“Serve you right to suffer, serve you right to be alone, because you’re still livin’ in days done past and gone … ” jangles that marvellous blues number played by one of the most awesome duets known in blues history, Van “the Man” Morrison and John Lee Hooker. The latter dude went through such rough times and a poor education he later on in life had to do research to figure out when he was born, or so the music urban legend goes. It is just the lyrics I am not keen on, no one needs to suffer.
I always sympathise with people who go through depression as I am no stranger to it. There is no way this writer from China is as bad as he used to be, but the malaise has taught MacKenzie compassion.
Of late I have come face to face again with that old, spiritless foe, what Winston Churchill called “the black dog”. Along with it came its spectral companion, anxiety, yanking its ice-cold metal chain around my throat at 2am in the morning and I wake up here in Shanghai and wonder where my wife and I will end up living. On paper we can be sponsored by the family to that lovely country I have spent some time in, New Zealand, but, oh but and what if … When my old foe anxiety slinks into my bed at 2am I have learned to just not think. About the only problem I can solve at that time is two plus two equals five. All the sugar and serotonin levels are way down. And if I cannot sleep, well, you cannot force yourself to sleep. The internet is an amazing invention for insomnia: reading requires too much concentration, watching movies is too much noise but the internet? Just surf around for an hour or two till tired enough to go back to pillow worship.
Erich Fromm, whose books such as The Art of Loving I think are so cool, has a wonderful analogy. The human eye (play on human “I”) is only unhealthy when it can more or less just see itself or an aspect of itself such as a cataract or myopia. It is completely healthy when it cannot see itself at all, but is only aware of its surroundings. I think, beloved reader, the profound message should be clear. When we are only considering others or are absorbed in constructive projects (I like to think this blog is one) it is very difficult to slide into “the slough of despond”. Or rather, one gets out of the bog rather quickly.
By the way, that is precisely what I was doing in that previous blog, “Things I just LOVE about China”. That blog started as a “gratitude list” exercise to wipe away the cobwebs of melancholy. A gratitude list is just that: you write down all the things you can be thankful for, instead of sorrowing about all the things you do not have or wish you could change. You can start with things like having eyes, ears, hands, the ability to walk, then progress to having a job to go to and even throw in fun stuff like having Niknaks and Crunchy bars (cheesy, moreish crisps and a popular SA chocolate bar respectfully to those non-Saffers reading this). You can also throw in talents and achievements; we tend to forget what we have achieved.

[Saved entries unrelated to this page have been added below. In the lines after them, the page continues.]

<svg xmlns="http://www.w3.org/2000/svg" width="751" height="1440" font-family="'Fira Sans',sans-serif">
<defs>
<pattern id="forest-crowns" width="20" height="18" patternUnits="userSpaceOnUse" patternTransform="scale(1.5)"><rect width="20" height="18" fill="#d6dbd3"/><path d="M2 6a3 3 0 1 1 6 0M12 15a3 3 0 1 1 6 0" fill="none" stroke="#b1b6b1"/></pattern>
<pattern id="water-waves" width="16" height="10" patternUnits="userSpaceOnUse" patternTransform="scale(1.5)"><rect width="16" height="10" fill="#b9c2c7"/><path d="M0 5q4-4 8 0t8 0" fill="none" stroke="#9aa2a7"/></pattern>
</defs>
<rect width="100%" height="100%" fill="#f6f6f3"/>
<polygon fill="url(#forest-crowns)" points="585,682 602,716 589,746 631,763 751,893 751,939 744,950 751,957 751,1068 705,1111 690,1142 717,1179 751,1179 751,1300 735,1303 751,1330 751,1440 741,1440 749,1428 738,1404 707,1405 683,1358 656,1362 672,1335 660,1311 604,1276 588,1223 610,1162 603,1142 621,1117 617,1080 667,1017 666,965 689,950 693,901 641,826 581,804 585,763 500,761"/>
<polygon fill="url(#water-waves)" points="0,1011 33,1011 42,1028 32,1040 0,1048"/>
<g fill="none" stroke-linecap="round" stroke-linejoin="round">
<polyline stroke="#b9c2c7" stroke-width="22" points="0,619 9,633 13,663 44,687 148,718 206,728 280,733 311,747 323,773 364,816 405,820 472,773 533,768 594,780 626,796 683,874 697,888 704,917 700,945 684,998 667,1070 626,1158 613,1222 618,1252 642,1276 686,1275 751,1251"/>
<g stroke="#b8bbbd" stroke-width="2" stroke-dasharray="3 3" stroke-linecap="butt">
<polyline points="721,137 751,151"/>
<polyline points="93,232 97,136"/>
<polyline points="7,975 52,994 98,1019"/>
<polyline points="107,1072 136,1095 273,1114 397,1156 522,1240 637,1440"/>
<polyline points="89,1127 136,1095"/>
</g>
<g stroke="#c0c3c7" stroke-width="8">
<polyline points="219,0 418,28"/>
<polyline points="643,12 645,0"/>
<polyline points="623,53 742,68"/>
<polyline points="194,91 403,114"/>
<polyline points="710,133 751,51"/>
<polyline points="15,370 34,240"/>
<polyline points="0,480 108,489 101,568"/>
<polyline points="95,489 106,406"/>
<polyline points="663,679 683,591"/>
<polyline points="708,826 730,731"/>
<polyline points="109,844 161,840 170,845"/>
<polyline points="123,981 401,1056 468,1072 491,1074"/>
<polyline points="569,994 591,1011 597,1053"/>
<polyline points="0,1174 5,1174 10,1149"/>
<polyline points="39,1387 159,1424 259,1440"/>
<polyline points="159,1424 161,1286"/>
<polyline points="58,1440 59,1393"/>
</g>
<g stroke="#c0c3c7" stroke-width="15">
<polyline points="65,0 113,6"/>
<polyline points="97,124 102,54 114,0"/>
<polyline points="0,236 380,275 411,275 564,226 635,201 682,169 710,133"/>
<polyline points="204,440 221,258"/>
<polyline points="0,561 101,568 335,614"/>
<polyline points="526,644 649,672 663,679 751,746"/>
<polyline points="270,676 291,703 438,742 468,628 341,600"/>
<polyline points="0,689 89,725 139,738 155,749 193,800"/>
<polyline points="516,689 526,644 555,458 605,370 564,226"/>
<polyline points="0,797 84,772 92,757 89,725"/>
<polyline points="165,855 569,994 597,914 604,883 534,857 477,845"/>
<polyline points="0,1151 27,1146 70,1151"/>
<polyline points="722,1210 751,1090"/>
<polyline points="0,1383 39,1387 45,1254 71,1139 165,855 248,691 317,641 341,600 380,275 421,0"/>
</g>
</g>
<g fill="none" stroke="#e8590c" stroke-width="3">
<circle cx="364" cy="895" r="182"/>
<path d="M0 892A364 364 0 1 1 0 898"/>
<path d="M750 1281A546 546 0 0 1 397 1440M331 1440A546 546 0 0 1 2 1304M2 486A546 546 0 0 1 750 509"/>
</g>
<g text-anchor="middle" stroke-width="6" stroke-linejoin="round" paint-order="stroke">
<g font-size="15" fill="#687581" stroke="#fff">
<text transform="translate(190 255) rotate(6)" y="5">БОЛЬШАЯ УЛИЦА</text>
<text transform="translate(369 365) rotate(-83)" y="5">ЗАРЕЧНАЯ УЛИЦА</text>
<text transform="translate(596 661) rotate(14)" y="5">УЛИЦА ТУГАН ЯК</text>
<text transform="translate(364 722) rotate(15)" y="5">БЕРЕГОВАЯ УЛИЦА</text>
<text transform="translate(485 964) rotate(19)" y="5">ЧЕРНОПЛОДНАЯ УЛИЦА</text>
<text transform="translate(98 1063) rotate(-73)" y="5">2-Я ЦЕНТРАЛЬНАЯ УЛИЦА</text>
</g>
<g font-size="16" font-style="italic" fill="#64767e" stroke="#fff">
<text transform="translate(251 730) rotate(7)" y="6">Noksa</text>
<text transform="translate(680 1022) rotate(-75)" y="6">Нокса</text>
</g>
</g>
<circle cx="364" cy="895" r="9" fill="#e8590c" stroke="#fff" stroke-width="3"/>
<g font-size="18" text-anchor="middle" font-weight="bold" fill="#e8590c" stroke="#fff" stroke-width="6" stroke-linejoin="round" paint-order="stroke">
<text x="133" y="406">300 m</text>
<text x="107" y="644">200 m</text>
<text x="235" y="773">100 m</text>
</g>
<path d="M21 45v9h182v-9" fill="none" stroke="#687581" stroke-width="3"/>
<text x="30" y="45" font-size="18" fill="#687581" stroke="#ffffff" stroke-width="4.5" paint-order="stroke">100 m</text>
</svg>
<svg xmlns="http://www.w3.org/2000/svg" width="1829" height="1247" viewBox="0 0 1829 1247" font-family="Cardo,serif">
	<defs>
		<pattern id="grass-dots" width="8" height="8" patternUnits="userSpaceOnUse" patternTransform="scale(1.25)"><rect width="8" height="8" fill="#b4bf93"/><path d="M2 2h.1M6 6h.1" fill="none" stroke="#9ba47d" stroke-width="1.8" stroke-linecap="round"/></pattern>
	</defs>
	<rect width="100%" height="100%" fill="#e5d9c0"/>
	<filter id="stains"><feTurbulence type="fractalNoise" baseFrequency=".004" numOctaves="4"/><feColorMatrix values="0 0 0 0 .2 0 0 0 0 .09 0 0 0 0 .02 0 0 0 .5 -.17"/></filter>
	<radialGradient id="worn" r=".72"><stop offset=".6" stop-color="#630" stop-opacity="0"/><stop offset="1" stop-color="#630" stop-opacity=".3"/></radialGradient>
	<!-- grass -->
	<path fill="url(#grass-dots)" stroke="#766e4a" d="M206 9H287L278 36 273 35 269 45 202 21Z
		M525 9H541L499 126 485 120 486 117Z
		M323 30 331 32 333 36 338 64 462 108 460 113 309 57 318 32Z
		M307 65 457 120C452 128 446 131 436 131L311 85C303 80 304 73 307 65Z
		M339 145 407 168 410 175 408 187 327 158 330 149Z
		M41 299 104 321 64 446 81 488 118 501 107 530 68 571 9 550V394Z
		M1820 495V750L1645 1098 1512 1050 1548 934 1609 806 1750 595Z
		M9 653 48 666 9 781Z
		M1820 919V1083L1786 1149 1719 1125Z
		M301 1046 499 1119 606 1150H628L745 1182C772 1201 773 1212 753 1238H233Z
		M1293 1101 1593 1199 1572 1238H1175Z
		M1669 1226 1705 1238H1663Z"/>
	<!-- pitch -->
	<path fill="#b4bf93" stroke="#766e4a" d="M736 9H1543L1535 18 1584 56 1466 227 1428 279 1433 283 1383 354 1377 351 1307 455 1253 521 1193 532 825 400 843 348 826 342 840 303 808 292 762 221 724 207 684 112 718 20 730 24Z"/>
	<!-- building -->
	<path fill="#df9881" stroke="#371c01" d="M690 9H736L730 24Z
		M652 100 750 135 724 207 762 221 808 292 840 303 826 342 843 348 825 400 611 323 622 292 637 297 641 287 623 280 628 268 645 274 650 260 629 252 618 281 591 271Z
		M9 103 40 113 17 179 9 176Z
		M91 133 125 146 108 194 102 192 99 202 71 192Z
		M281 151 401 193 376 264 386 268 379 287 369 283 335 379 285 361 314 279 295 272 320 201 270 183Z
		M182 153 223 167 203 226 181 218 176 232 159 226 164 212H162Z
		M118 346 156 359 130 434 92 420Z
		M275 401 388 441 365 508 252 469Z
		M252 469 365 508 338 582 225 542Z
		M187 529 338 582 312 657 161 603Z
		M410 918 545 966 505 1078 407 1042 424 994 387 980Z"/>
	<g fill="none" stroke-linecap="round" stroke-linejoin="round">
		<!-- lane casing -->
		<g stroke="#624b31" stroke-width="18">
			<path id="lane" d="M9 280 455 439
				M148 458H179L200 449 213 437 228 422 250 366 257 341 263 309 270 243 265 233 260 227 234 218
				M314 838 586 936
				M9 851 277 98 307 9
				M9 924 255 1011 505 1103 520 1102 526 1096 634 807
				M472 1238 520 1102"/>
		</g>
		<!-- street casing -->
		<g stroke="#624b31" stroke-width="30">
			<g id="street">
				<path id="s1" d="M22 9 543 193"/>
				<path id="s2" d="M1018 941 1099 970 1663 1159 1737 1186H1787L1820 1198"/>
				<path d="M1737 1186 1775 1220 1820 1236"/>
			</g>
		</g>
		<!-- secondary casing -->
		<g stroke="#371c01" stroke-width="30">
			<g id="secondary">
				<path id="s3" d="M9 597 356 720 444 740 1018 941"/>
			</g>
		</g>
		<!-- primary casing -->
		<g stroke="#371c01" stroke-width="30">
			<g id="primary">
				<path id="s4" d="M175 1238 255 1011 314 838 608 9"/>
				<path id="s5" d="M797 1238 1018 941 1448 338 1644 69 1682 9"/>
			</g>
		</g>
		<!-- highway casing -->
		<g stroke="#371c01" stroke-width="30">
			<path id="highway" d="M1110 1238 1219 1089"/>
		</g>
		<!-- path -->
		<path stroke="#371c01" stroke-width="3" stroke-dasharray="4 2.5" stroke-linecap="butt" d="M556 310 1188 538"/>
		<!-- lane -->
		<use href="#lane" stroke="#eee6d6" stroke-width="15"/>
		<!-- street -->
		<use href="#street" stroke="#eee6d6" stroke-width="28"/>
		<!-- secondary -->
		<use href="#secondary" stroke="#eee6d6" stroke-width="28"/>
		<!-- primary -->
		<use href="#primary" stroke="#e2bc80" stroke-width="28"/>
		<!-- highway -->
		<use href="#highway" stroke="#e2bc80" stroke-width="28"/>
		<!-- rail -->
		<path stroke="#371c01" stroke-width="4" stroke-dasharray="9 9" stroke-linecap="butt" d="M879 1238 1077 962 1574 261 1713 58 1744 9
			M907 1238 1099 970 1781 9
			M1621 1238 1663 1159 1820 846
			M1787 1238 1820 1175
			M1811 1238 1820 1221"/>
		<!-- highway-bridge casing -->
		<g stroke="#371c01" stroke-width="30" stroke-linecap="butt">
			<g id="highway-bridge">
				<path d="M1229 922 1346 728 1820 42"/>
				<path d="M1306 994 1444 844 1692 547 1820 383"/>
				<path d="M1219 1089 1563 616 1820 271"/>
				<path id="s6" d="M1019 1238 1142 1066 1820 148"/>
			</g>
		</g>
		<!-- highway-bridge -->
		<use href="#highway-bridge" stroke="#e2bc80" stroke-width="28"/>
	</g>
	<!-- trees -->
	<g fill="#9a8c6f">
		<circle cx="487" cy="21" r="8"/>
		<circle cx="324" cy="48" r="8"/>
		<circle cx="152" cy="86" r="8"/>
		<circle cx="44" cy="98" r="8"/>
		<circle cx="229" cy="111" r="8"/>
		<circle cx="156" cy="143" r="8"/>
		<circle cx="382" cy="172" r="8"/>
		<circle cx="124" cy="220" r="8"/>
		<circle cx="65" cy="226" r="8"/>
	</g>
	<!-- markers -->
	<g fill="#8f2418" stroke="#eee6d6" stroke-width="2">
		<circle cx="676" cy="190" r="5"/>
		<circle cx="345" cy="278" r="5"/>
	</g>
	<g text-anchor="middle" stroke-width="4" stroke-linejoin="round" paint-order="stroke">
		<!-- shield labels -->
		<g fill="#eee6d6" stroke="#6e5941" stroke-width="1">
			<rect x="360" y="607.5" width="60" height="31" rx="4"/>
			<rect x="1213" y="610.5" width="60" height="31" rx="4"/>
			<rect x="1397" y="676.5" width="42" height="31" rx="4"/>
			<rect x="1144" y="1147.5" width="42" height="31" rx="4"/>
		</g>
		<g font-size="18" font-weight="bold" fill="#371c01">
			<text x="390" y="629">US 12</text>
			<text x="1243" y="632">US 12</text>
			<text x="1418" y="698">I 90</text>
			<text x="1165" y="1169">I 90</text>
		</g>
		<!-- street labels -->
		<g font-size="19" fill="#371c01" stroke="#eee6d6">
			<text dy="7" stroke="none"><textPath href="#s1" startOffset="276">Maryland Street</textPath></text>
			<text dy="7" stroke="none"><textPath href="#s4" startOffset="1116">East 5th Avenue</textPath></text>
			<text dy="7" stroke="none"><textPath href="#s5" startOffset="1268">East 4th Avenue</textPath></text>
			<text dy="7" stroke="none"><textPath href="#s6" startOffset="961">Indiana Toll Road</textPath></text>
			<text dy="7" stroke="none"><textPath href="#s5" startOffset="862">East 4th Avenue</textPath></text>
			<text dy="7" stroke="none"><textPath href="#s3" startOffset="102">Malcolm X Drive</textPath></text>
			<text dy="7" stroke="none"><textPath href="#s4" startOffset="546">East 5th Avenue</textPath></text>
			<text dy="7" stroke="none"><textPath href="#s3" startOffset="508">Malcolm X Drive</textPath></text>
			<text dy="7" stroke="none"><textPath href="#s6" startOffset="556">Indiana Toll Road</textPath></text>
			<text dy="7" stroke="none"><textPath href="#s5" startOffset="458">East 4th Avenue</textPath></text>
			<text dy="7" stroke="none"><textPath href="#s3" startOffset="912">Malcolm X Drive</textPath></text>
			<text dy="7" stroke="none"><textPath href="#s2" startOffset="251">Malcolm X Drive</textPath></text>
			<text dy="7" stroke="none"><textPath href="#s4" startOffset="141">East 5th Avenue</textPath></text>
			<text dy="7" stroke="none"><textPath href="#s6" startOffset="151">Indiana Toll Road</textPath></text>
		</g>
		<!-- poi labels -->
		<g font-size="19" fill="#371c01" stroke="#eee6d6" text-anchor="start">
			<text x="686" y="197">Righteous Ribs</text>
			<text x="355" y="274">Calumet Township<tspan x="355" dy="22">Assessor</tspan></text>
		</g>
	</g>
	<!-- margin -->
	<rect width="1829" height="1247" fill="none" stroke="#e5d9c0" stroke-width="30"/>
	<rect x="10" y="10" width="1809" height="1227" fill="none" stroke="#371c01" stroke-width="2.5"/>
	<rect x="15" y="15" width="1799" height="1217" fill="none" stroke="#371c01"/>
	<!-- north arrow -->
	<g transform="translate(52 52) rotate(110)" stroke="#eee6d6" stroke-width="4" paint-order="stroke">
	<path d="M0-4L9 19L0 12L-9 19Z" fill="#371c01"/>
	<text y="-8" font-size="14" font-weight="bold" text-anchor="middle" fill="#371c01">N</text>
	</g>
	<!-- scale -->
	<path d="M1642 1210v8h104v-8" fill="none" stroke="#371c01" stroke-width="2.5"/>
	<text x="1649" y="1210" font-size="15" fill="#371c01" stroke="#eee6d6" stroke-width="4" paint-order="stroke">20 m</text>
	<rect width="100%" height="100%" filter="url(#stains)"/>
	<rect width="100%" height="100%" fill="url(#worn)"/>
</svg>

But that gratitude list I wrote I realised had become a blog and from most of the reaction I got, including personal emails, I made quite a few people’s days.
And that is the ultimate wonder about getting back into a tingling, energising mindset: you start to impact other people in an upbeat manner. When I walked out my home to go to work after writing the “Things I just LOVE about China” blog everyone just seemed so much more friendly. And the Chinese really can be. A policeman in the lift had a chat with me. I am nervous around police but he was such a pleasant chap. It was all the usual, somewhat quaint questions that are typical in their culture: “Did you have breakfast?” (Saying hello is regarded as too abstract.) What did you have for breakfast? “What apartment number?” “Are you going to work?” “What work do you do?” “What rent do you pay?” And no, it was not an interrogation.
The positive effects on me have affected the children I teach. I used to teach children motivation and confidence-building, those “soft” life skills. So this week I am teaching simple NLP*. I get a child to come up and stick his arm up in front of him. I tell him I am going to try and push his arm down with two fingers. Umph. I can’t. I then get him to say something positive, like, “I am a winner” over and over again. I still cannot push his arm down. I then get him to say something negative, like, “I am a loser”, and his arm turns to water. Then the activity is related to goals and the wonderful example of Florence Chadwick, the swimmer who in 1952 could not see the coastline because of the fog and gave up swimming. She later said she would have made it to the coastline if she could have just seen land. In class we then discuss that people who have something realistic they can aim for — while living in the now — tend to be stronger, happier people with a sense of purpose.
I started those lessons this morning and my whole body prickled: There was such aliveness in me. There was the thought that what I was teaching was so empowering for these little ’uns, something they will hopefully remember and use in the years to come and the tough times. The scripture rightly says, “When the storm comes” not “If the storm comes”.
I have taught children since 1989. And I have had the privilege of children years later telling me they remembered and applied the simple tools, be it the gratitude list or affirmations.
So depression, perhaps ironically, has taught me to value and enjoy life more.
More Chinese chicken soup for the soul?
*I am aware of the dangers of NLP and unrealistic expectations people can have of themselves and they then come crashing down. I just regard it as one small but effective tool in the toolbox for having a happy life.